Di dalam jaringan apel terdapat enzim alami yang disebut polifenol oksidase (PPO). Saat buah masih utuh, enzim ini terpisah dari senyawa fenolik yang juga terdapat di dalam sel. Ketika apel dipotong, dikupas, atau memar, dinding selnya rusak. Akibatnya, enzim PPO bertemu dengan senyawa fenolik dan bereaksi dengan oksigen dari udara. Reaksi inilah yang menghasilkan pigmen berwarna cokelat pada permukaan buah. Proses ini dikenal sebagai pencokelatan enzimatis (enzymatic browning).

Apakah Apel Masih Aman Dimakan?

Kabar baiknya, ya. Perubahan warna menjadi cokelat tidak berarti apel menjadi beracun atau rusak. Selama belum muncul bau yang tidak sedap, teksturnya masih baik, dan tidak ditumbuhi jamur, apel tetap aman untuk dikonsumsi. Yang berubah hanyalah penampilannya. Namun, karena konsumen cenderung menyukai buah yang tampak segar, industri pangan berusaha mengurangi proses pencokelatan ini.

Mengapa Industri Pangan Sangat Memperhatikan Hal Ini?

Bayangkan sebuah perusahaan menjual apel potong siap santap di supermarket. Jika dalam waktu 15 menit warna buah sudah berubah menjadi cokelat, tentu konsumen akan ragu untuk membelinya. Oleh karena itu, teknologi pangan memiliki berbagai cara untuk memperlambat reaksi pencokelatan agar produk tetap menarik selama penyimpanan dan distribusi.

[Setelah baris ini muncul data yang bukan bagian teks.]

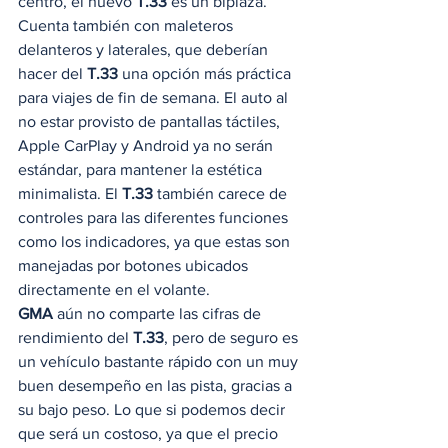
centro, el nuevo 
T.33
 es un biplaza. 
Cuenta también con maleteros 
delanteros y laterales, que deberían 
hacer del 
T.33
 una opción más práctica 
para viajes de fin de semana. El auto al 
no estar provisto de pantallas táctiles, 
Apple CarPlay y Android ya no serán 
estándar, para mantener la estética 
minimalista. El 
T.33
 también carece de 
controles para las diferentes funciones 
como los indicadores, ya que estas son 
manejadas por botones ubicados 
directamente en el volante. 
GMA
 aún no comparte las cifras de 
rendimiento del 
T.33
, pero de seguro es 
un vehículo bastante rápido con un muy 
buen desempeño en las pista, gracias a 
su bajo peso. Lo que si podemos decir 
que será un costoso, ya que el precio 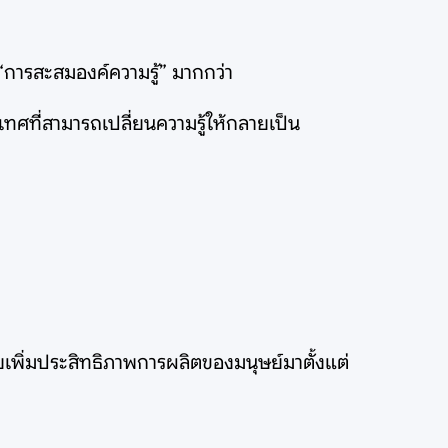
“การสะสมองค์ความรู้” มากกว่า
ศที่สามารถเปลี่ยนความรู้ให้กลายเป็น
วยเพิ่มประสิทธิภาพการผลิตของมนุษย์มาตั้งแต่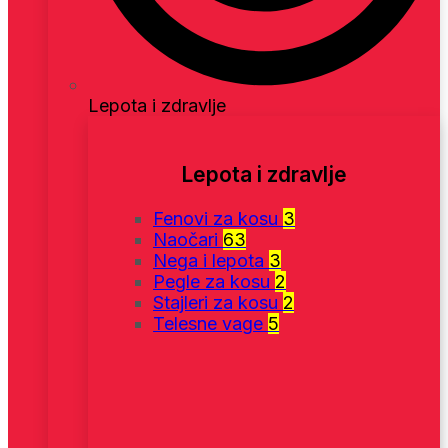
Lepota i zdravlje
Lepota i zdravlje
Fenovi za kosu
3
Naočari
63
Nega i lepota
3
Pegle za kosu
2
Stajleri za kosu
2
Telesne vage
5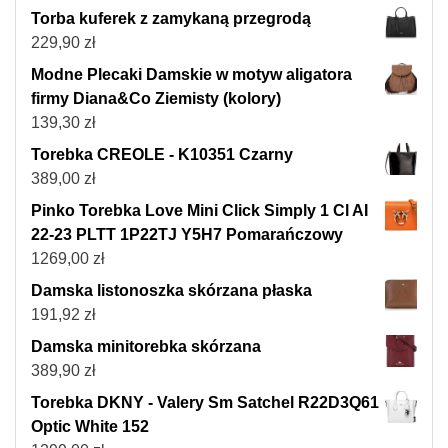
Torba kuferek z zamykaną przegrodą
229,90
zł
Modne Plecaki Damskie w motyw aligatora
firmy Diana&Co Ziemisty (kolory)
139,30
zł
Torebka CREOLE - K10351 Czarny
389,00
zł
Pinko Torebka Love Mini Click Simply 1 Cl AI
22-23 PLTT 1P22TJ Y5H7 Pomarańczowy
1269,00
zł
Damska listonoszka skórzana płaska
191,92
zł
Damska minitorebka skórzana
389,90
zł
Torebka DKNY - Valery Sm Satchel R22D3Q61
Optic White 152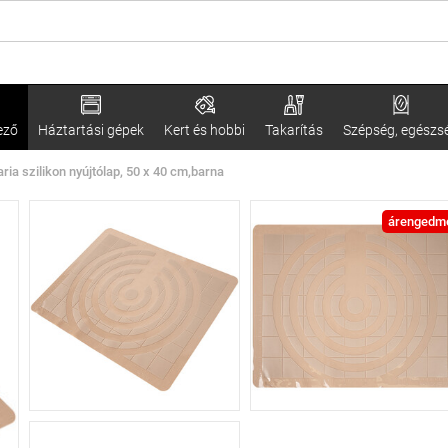
ező
Háztartási gépek
Kert és hobbi
Takarítás
Szépség, egészs
ria szilikon nyújtólap, 50 x 40 cm,barna
árengedm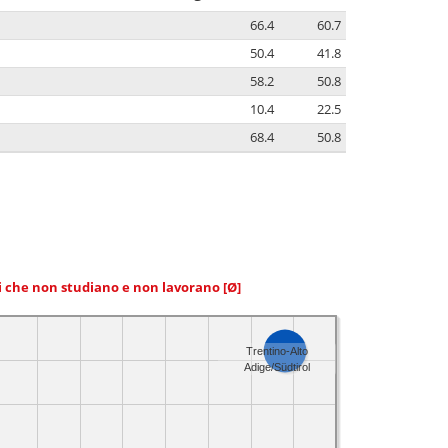
66.4
60.7
50.4
41.8
58.2
50.8
10.4
22.5
68.4
50.8
ni che non studiano e non lavorano
[Ø]
Trentino-Alto
Adige/Südtirol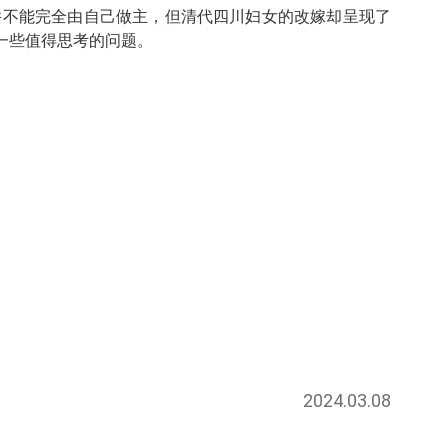
并不能完全由自己做主，但清代四川妇女的改嫁却呈现了
一些值得思考的问题。
2024.03.08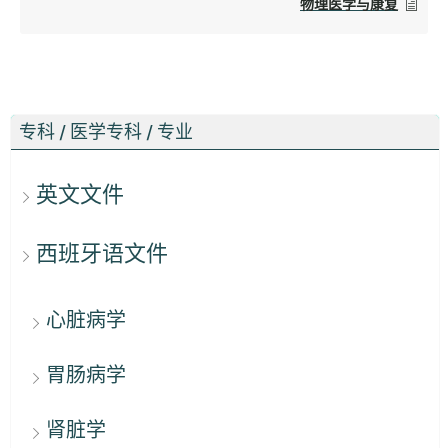
物理医学与康复
专科 / 医学专科 / 专业
英文文件
西班牙语文件
心脏病学
胃肠病学
肾脏学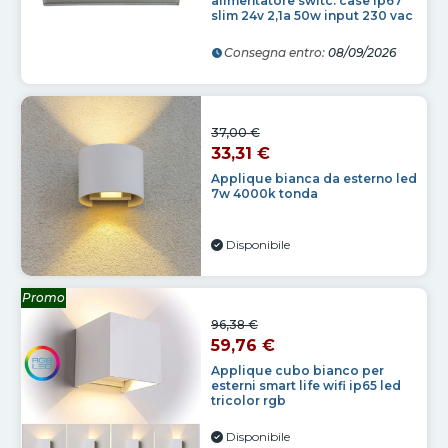
alimentatore switc. case ip67
slim 24v 2,1a 50w input 230 vac
Consegna entro:
08/09/2026
37,00 €
33,31 €
Applique bianca da esterno led
7w 4000k tonda
Disponibile
Promo
96,38 €
59,76 €
Applique cubo bianco per
esterni smart life wifi ip65 led
tricolor rgb
Disponibile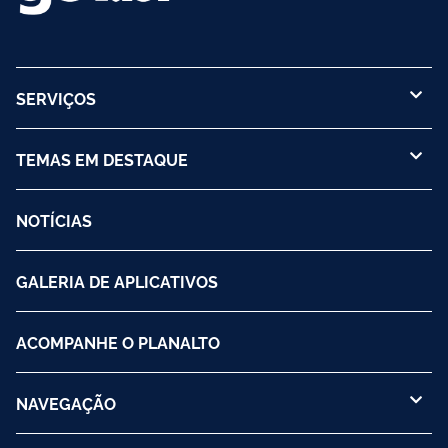
SERVIÇOS
TEMAS EM DESTAQUE
NOTÍCIAS
GALERIA DE APLICATIVOS
ACOMPANHE O PLANALTO
NAVEGAÇÃO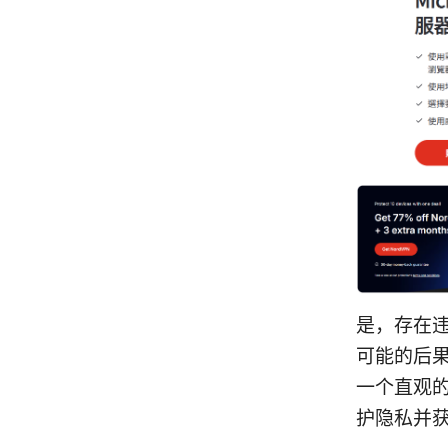
是，存在
可能的后
一个直观
护隐私并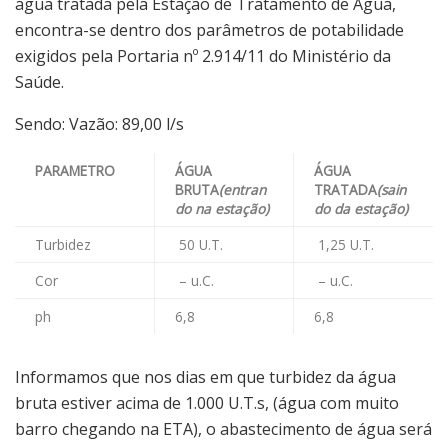
água tratada pela Estação de Tratamento de Água,
encontra-se dentro dos parâmetros de potabilidade
exigidos pela Portaria nº 2.914/11 do Ministério da
Saúde.
Sendo: Vazão: 89,00 l/s
PARAMETRO
ÁGUA
ÁGUA
BRUTA
(entran
TRATADA
(sain
do na estação)
do da estação)
Turbidez
50 U.T.
1,25 U.T.
Cor
– u.C.
– u.C.
ph
6,8
6,8
Informamos que nos dias em que turbidez da água
bruta estiver acima de 1.000 U.T.s, (água com muito
barro chegando na ETA), o abastecimento de água será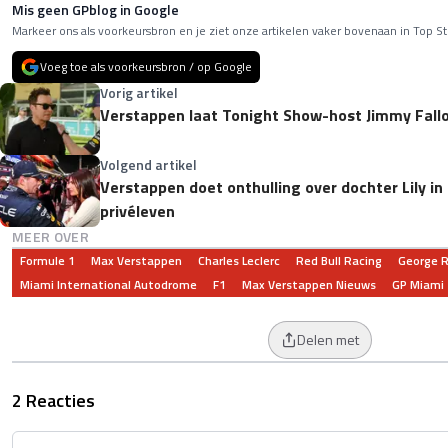
Mis geen GPblog in Google
Markeer ons als voorkeursbron en je ziet onze artikelen vaker bovenaan in Top St
Voeg toe als voorkeursbron / op Google
Vorig artikel
Verstappen laat Tonight Show-host Jimmy Fall
Volgend artikel
Verstappen doet onthulling over dochter Lily i
privéleven
MEER OVER
Formule 1
Max Verstappen
Charles Leclerc
Red Bull Racing
George R
Miami International Autodrome
F1
Max Verstappen Nieuws
GP Miami
Delen met
2 Reacties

Cara Mencegah Apel Cepat Berubah Warna

Ada beberapa cara sederhana yang bisa dilakukan di rumah.

1. Tambahkan Air Lemon

Air lemon mengandung asam askorbat (vitamin C) yang membantu memperlambat kerja enzim PPO. Cukup teteskan sedikit air lemon pada permukaan apel setelah dipotong.

2. Rendam dalam Air Garam

Larutan garam dengan konsentrasi rendah juga dapat memperlambat proses pencokelatan. Setelah direndam sebentar, apel dapat dibilas kembali agar rasanya tetap segar.

3. Simpan di Suhu Dingin

Suhu rendah memperlambat aktivitas enzim sehingga perubahan warna berlangsung lebih lambat. Karena itu, buah potong sebaiknya segera disimpan di lemari pendingin.

4. Gunakan Wadah Tertutup

Semakin sedikit kontak dengan udara, semakin lambat proses oksidasi yang terjadi.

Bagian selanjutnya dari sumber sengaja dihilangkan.